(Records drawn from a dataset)
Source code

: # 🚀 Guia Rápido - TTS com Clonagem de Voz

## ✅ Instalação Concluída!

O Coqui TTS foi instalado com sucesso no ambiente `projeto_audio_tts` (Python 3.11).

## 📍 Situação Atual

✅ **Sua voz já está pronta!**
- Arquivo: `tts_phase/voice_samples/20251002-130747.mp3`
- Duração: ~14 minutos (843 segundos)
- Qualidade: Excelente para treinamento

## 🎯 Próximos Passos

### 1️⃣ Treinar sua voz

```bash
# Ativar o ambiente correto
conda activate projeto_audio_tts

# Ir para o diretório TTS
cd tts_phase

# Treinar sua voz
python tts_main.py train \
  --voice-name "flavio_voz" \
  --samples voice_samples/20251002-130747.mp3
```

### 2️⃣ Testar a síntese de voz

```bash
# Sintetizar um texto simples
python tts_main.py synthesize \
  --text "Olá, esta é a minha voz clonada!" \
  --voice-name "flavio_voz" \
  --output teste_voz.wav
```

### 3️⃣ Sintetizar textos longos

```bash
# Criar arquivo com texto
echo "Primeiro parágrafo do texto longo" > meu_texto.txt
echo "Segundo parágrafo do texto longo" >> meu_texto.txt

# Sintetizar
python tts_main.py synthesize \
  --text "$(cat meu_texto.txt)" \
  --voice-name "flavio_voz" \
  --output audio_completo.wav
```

# [Task instructions]
Print the entries exactly.

# [Solution to the exercise]
Source code

: # 🚀 Guia Rápido - TTS com Clonagem de Voz

## ✅ Instalação Concluída!

O Coqui TTS foi instalado com sucesso no ambiente `projeto_audio_tts` (Python 3.11).

## 📍 Situação Atual

✅ **Sua voz já está pronta!**
- Arquivo: `tts_phase/voice_samples/20251002-130747.mp3`
- Duração: ~14 minutos (843 segundos)
- Qualidade: Excelente para treinamento

## 🎯 Próximos Passos

### 1️⃣ Treinar sua voz

```bash
# Ativar o ambiente correto
conda activate projeto_audio_tts

# Ir para o diretório TTS
cd tts_phase

# Treinar sua voz
python tts_main.py train \
  --voice-name "flavio_voz" \
  --samples voice_samples/20251002-130747.mp3
```

### 2️⃣ Testar a síntese de voz

```bash
# Sintetizar um texto simples
python tts_main.py synthesize \
  --text "Olá, esta é a minha voz clonada!" \
  --voice-name "flavio_voz" \
  --output teste_voz.wav
```

### 3️⃣ Sintetizar textos longos

```bash
# Criar arquivo com texto
echo "Primeiro parágrafo do texto longo" > meu_texto.txt
echo "Segundo parágrafo do texto longo" >> meu_texto.txt

# Sintetizar
python tts_main.py synthesize \
  --text "$(cat meu_texto.txt)" \
  --voice-name "flavio_voz" \
  --output audio_completo.wav
```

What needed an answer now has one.